Try it> Write every entry out again with no changes, and leave the images behind.

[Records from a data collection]
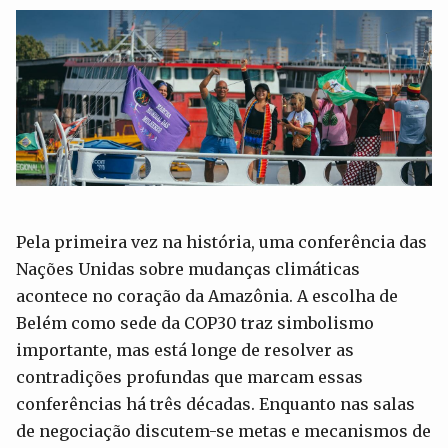
Pela primeira vez na história, uma conferência das
Nações Unidas sobre mudanças climáticas
acontece no coração da Amazônia. A escolha de
Belém como sede da COP30 traz simbolismo
importante, mas está longe de resolver as
contradições profundas que marcam essas
conferências há três décadas. Enquanto nas salas
de negociação discutem-se metas e mecanismos de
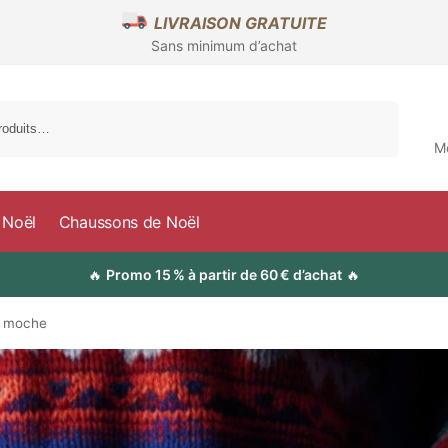
LIVRAISON GRATUITE
Sans minimum d’achat
Recherche
M
 Noël
Chaussons de Noël
🔥
Promo 15 % à partir de 60 € d’achat
🔥
l moche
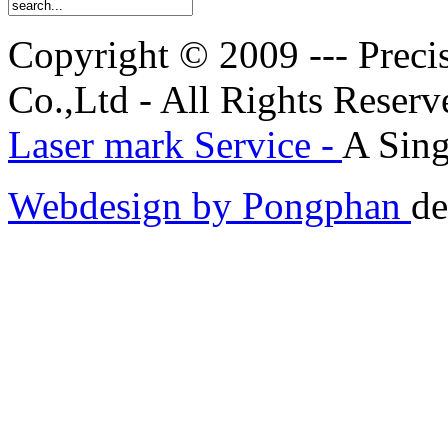
Copyright © 2009 --- Prec
Co.,Ltd - All Rights Reserv
Laser mark Service -
A Sing
Webdesign by Pongphan
de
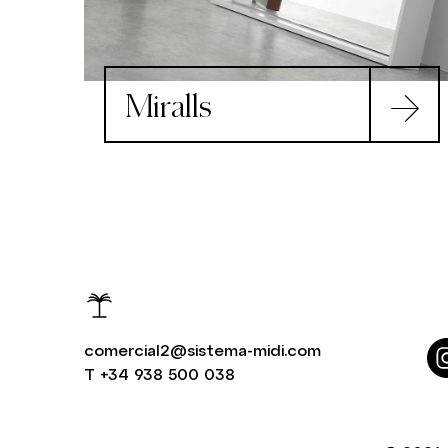
Miralls
comercial2@sistema-midi.com
T
+34 938 500 038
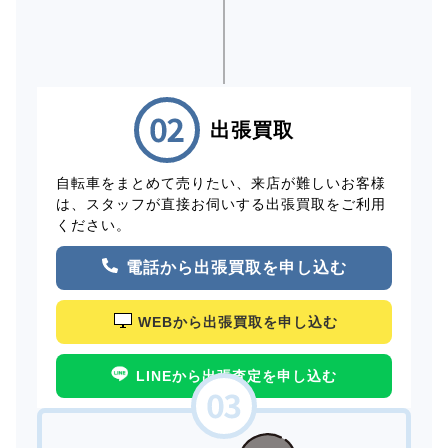
出張買取
自転車をまとめて売りたい、来店が難しいお客様
は、スタッフが直接お伺いする出張買取をご利用
ください。
電話から出張買取を申し込む
WEBから出張買取を申し込む
LINEから出張査定を申し込む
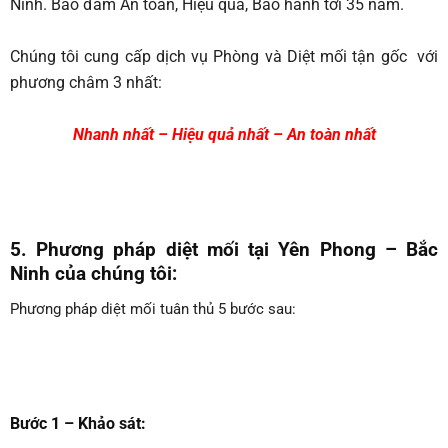
Ninh. Bảo đảm An toàn, Hiệu quả, Bảo hành tới 35 năm.
Chúng tôi cung cấp dịch vụ Phòng và Diệt mối tận gốc với
phương châm 3 nhất:
Nhanh nhất – Hiệu quả nhất – An toàn nhất
5. Phương pháp diệt mối tại Yên Phong – Bắc
Ninh
của chúng tôi:
Phương pháp diệt mối tuân thủ 5 bước sau:
Bước 1 – Khảo sát:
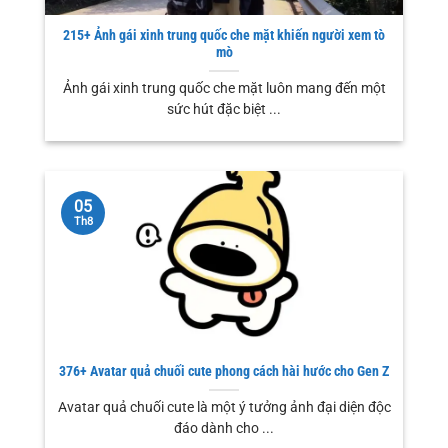
215+ Ảnh gái xinh trung quốc che mặt khiến người xem tò
mò
Ảnh gái xinh trung quốc che mặt luôn mang đến một
sức hút đặc biệt ...
05
Th8
376+ Avatar quả chuối cute phong cách hài hước cho Gen Z
Avatar quả chuối cute là một ý tưởng ảnh đại diện độc
đáo dành cho ...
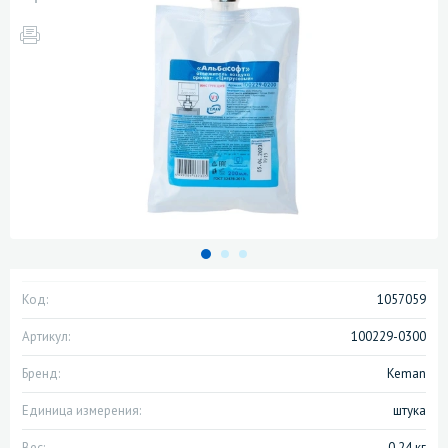
Код:
1057059
Артикул:
100229-0300
Бренд:
Keman
Единица измерения:
штука
Вес:
0.24 кг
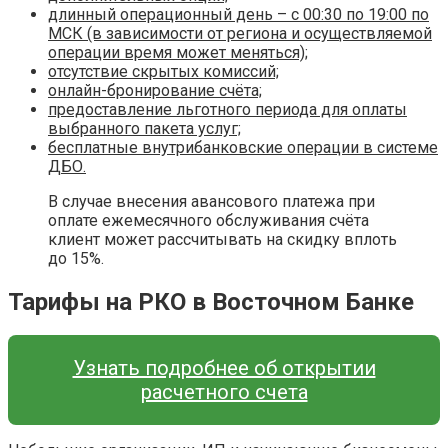
длинный операционный день – с 00:30 по 19:00 по
МСК (в зависимости от региона и осуществляемой
операции время может меняться);
отсутствие скрытых комиссий;
онлайн-бронирование счёта;
предоставление льготного периода для оплаты
выбранного пакета услуг;
бесплатные внутрибанковские операции в системе
ДБО.
В случае внесения авансового платежа при
оплате ежемесячного обслуживания счёта
клиент может рассчитывать на скидку вплоть
до 15%.
Тарифы на РКО в Восточном Банке
Узнать подробнее об открытии
расчетного счета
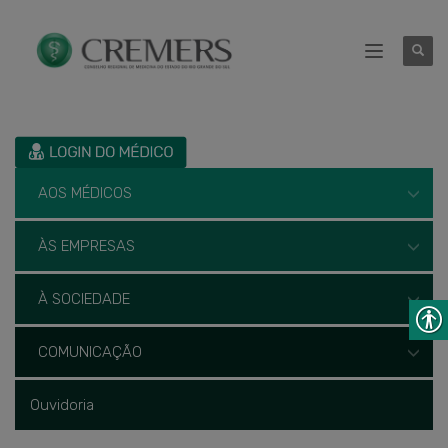
AOS MÉDICOS
ÀS EMPRESAS
À SOCIEDADE
COMUNICAÇÃO
Ouvidoria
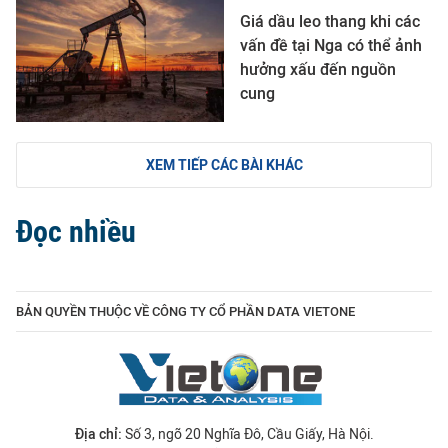
Giá dầu leo thang khi các
vấn đề tại Nga có thể ảnh
hưởng xấu đến nguồn
cung
XEM TIẾP CÁC BÀI KHÁC
Đọc nhiều
BẢN QUYỀN THUỘC VỀ CÔNG TY CỔ PHẦN DATA VIETONE
Địa chỉ:
Số 3, ngõ 20 Nghĩa Đô, Cầu Giấy, Hà Nội.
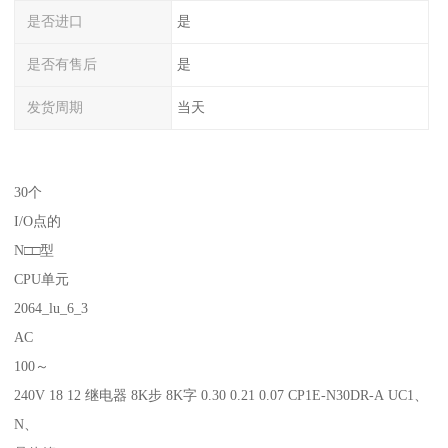
是否进口
是
是否有售后
是
发货周期
当天
30个
I/O点的
N□□型
CPU单元
2064_lu_6_3
AC
100～
240V 18 12 继电器 8K步 8K字 0.30 0.21 0.07 CP1E-N30DR-A UC1、
N、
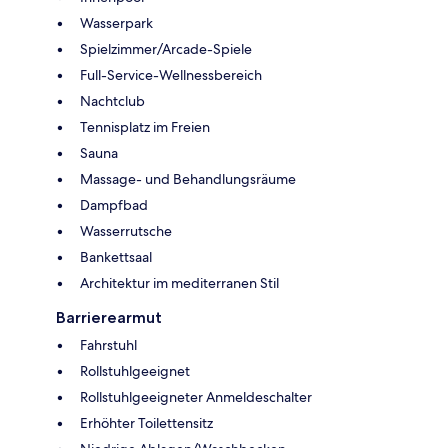
Wasserpark
Spielzimmer/Arcade-Spiele
Full-Service-Wellnessbereich
Nachtclub
Tennisplatz im Freien
Sauna
Massage- und Behandlungsräume
Dampfbad
Wasserrutsche
Bankettsaal
Architektur im mediterranen Stil
Barrierearmut
Fahrstuhl
Rollstuhlgeeignet
Rollstuhlgeeigneter Anmeldeschalter
Erhöhter Toilettensitz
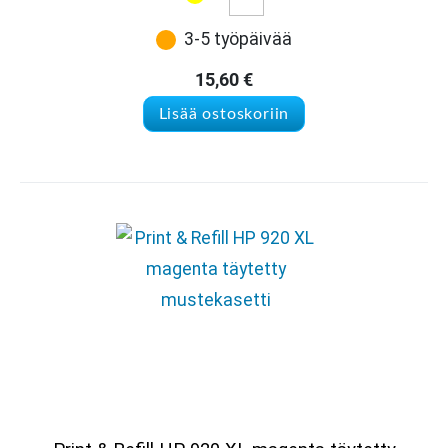
3-5 työpäivää
15,60
€
Lisää ostoskoriin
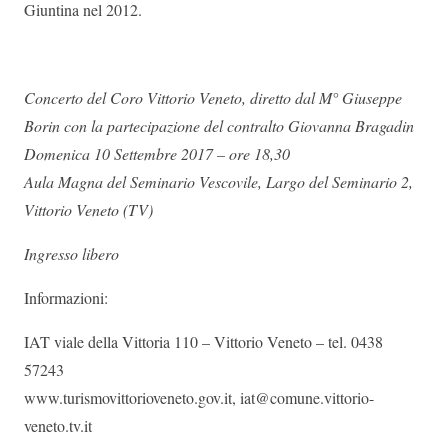
Giuntina nel 2012.
Concerto del Coro Vittorio Veneto, diretto dal M° Giuseppe
Borin con la partecipazione del contralto Giovanna Bragadin
Domenica 10 Settembre 2017 – ore 18,30
Aula Magna del Seminario Vescovile, Largo del Seminario 2,
Vittorio Veneto (TV)
Ingresso libero
Informazioni:
IAT viale della Vittoria 110 – Vittorio Veneto – tel. 0438
57243
www.turismovittorioveneto.gov.it, iat@comune.vittorio-
veneto.tv.it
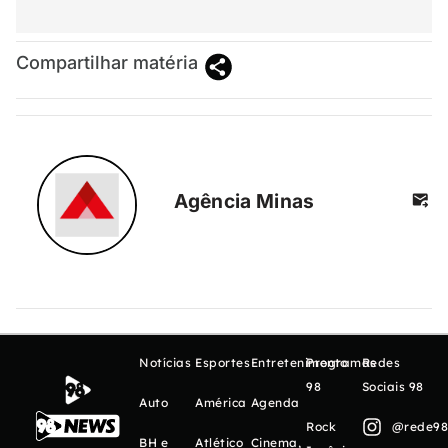
Compartilhar matéria
Agência Minas
Notícias
Esportes
Entretenimento
Programas
Redes
98
Sociais 98
Auto
América
Agenda
Rock
@rede98o
BH e
Atlético
Cinema,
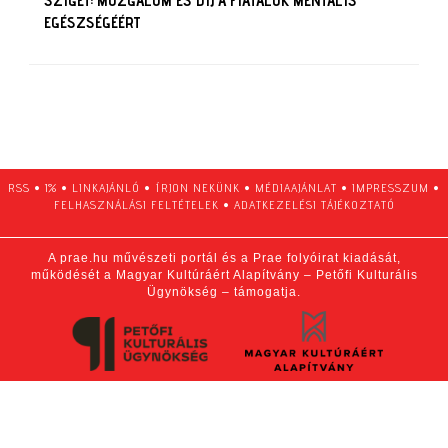
SZIGET: MOZGALOM ÉS DÍJ A FIATALOK MENTÁLIS
EGÉSZSÉGÉÉRT
RSS
•
1%
•
LINKAJÁNLÓ
•
ÍRJON NEKÜNK
•
MÉDIAAJÁNLAT
•
IMPRESSZUM
•
FELHASZNÁLÁSI FELTÉTELEK
•
ADATKEZELÉSI TÁJÉKOZTATÓ
A prae.hu művészeti portál és a Prae folyóirat kiadását,
működését a Magyar Kultúráért Alapítvány – Petőfi Kulturális
Ügynökség – támogatja.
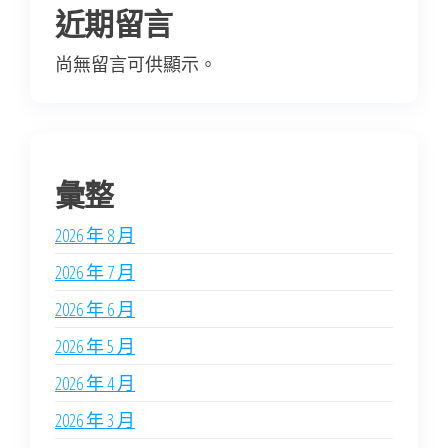
近期留言
尚無留言可供顯示。
彙整
2026 年 8 月
2026 年 7 月
2026 年 6 月
2026 年 5 月
2026 年 4 月
2026 年 3 月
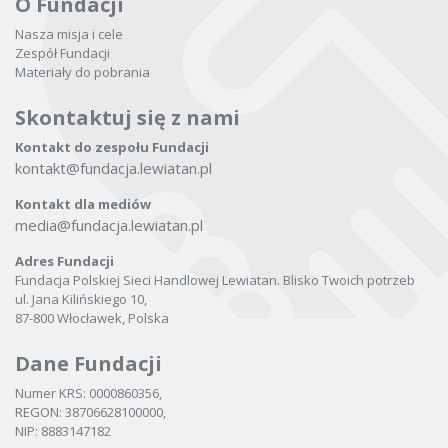
O Fundacji
Nasza misja i cele
Zespół Fundacji
Materiały do pobrania
Skontaktuj się z nami
Kontakt do zespołu Fundacji
kontakt@fundacja.lewiatan.pl
Kontakt dla mediów
media@fundacja.lewiatan.pl
Adres Fundacji
Fundacja Polskiej Sieci Handlowej Lewiatan. Blisko Twoich potrzeb
ul. Jana Kilińskiego 10,
87-800 Włocławek, Polska
Dane Fundacji
Numer KRS: 0000860356,
REGON: 38706628100000,
NIP: 8883147182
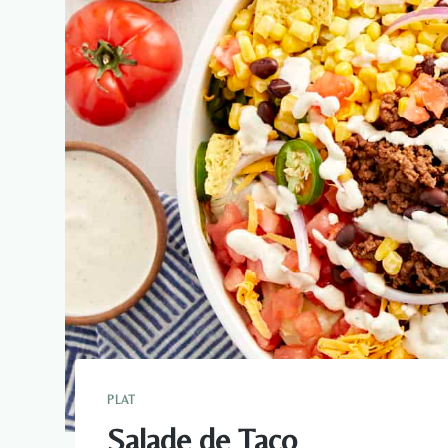
PLAT
Salade de Taco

Answer to this task>
Pela primeira vez na história, uma conferência das
Nações Unidas sobre mudanças climáticas
acontece no coração da Amazônia. A escolha de
Belém como sede da COP30 traz simbolismo
importante, mas está longe de resolver as
contradições profundas que marcam essas
conferências há três décadas. Enquanto nas salas
de negociação discutem-se metas e mecanismos de
LIVRAISON GRATUITE
Sans minimum d’achat
Recherche
M
 Noël
Chaussons de Noël
🔥
Promo 15 % à partir de 60 € d’achat
🔥
l moche
Copyright © 2009 --- Prec
Co.,Ltd - All Rights Reserv
Laser mark Service -
A Sing
Webdesign by Pongphan
de
Miralls
comercial2@sistema-midi.com
T
+34 938 500 038
出張買取
自転車をまとめて売りたい、来店が難しいお客様
は、スタッフが直接お伺いする出張買取をご利用
ください。
電話から出張買取を申し込む
WEBから出張買取を申し込む
LINEから出張査定を申し込む
Ninh. Bảo đảm An toàn, Hiệu quả, Bảo hành tới 35 năm.
Chúng tôi cung cấp dịch vụ Phòng và Diệt mối tận gốc với
phương châm 3 nhất:
Nhanh nhất – Hiệu quả nhất – An toàn nhất
5. Phương pháp diệt mối tại Yên Phong – Bắc
Ninh
của chúng tôi:
Phương pháp diệt mối tuân thủ 5 bước sau:
Bước 1 – Khảo sát:
215+ Ảnh gái xinh trung quốc che mặt khiến người xem tò
mò
Ảnh gái xinh trung quốc che mặt luôn mang đến một
sức hút đặc biệt ...
05
Th8
376+ Avatar quả chuối cute phong cách hài hước cho Gen Z
Avatar quả chuối cute là một ý tưởng ảnh đại diện độc
đáo dành cho ...
Код:
1057059
Артикул:
100229-0300
Бренд:
Keman
Единица измерения:
штука
Вес:
0.24 кг
длинный операционный день – с 00:30 по 19:00 по
МСК (в зависимости от региона и осуществляемой
операции время может меняться);
отсутствие скрытых комиссий;
онлайн-бронирование счёта;
предоставление льготного периода для оплаты
выбранного пакета услуг;
бесплатные внутрибанковские операции в системе
ДБО.
В случае внесения авансового платежа при
оплате ежемесячного обслуживания счёта
клиент может рассчитывать на скидку вплоть
до 15%.
Тарифы на РКО в Восточном Банке
Узнать подробнее об открытии
расчетного счета
AOS MÉDICOS
ÀS EMPRESAS
À SOCIEDADE
COMUNICAÇÃO
Ouvidoria
Giá dầu leo thang khi các
vấn đề tại Nga có thể ảnh
hưởng xấu đến nguồn
cung
XEM TIẾP CÁC BÀI KHÁC
Đọc nhiều
BẢN QUYỀN THUỘC VỀ CÔNG TY CỔ PHẦN DATA VIETONE
Địa chỉ:
Số 3, ngõ 20 Nghĩa Đô, Cầu Giấy, Hà Nội.
是否进口
是
是否有售后
是
发货周期
当天
30个
I/O点的
N□□型
CPU单元
2064_lu_6_3
AC
100～
240V 18 12 继电器 8K步 8K字 0.30 0.21 0.07 CP1E-N30DR-A UC1、
N、
Wasserpark
Spielzimmer/Arcade-Spiele
Full-Service-Wellnessbereich
Nachtclub
Tennisplatz im Freien
Sauna
Massage- und Behandlungsräume
Dampfbad
Wasserrutsche
Bankettsaal
Architektur im mediterranen Stil
Barrierearmut
Fahrstuhl
Rollstuhlgeeignet
Rollstuhlgeeigneter Anmeldeschalter
Erhöhter Toilettensitz
3-5 työpäivää
15,60
€
Lisää ostoskoriin
Giuntina nel 2012.
Concerto del Coro Vittorio Veneto, diretto dal M° Giuseppe
Borin con la partecipazione del contralto Giovanna Bragadin
Domenica 10 Settembre 2017 – ore 18,30
Aula Magna del Seminario Vescovile, Largo del Seminario 2,
Vittorio Veneto (TV)
Ingresso libero
Informazioni:
IAT viale della Vittoria 110 – Vittorio Veneto – tel. 0438
57243
www.turismovittorioveneto.gov.it, iat@comune.vittorio-
veneto.tv.it
Compartilhar matéria
Agência Minas
Notícias
Esportes
Entretenimento
Programas
Redes
98
Sociais 98
Auto
América
Agenda
Rock
@rede98o
BH e
Atlético
Cinema,
SZIGET: MOZGALOM ÉS DÍJ A FIATALOK MENTÁLIS
EGÉSZSÉGÉÉRT
RSS
•
1%
•
LINKAJÁNLÓ
•
ÍRJON NEKÜNK
•
MÉDIAAJÁNLAT
•
IMPRESSZUM
•
FELHASZNÁLÁSI FELTÉTELEK
•
ADATKEZELÉSI TÁJÉKOZTATÓ
A prae.hu művészeti portál és a Prae folyóirat kiadását,
működését a Magyar Kultúráért Alapítvány – Petőfi Kulturális
Ügynökség – támogatja.
近期留言
尚無留言可供顯示。
彙整
2026 年 8 月
2026 年 7 月
2026 年 6 月
2026 年 5 月
2026 年 4 月
2026 年 3 月
O Fundacji
Nasza misja i cele
Zespół Fundacji
Materiały do pobrania
Skontaktuj się z nami
Kontakt do zespołu Fundacji
kontakt@fundacja.lewiatan.pl
Kontakt dla mediów
media@fundacja.lewiatan.pl
Adres Fundacji
Fundacja Polskiej Sieci Handlowej Lewiatan. Blisko Twoich potrzeb
ul. Jana Kilińskiego 10,
87-800 Włocławek, Polska
Dane Fundacji
Numer KRS: 0000860356,
REGON: 38706628100000,
NIP: 8883147182
PLAT
Salade de Taco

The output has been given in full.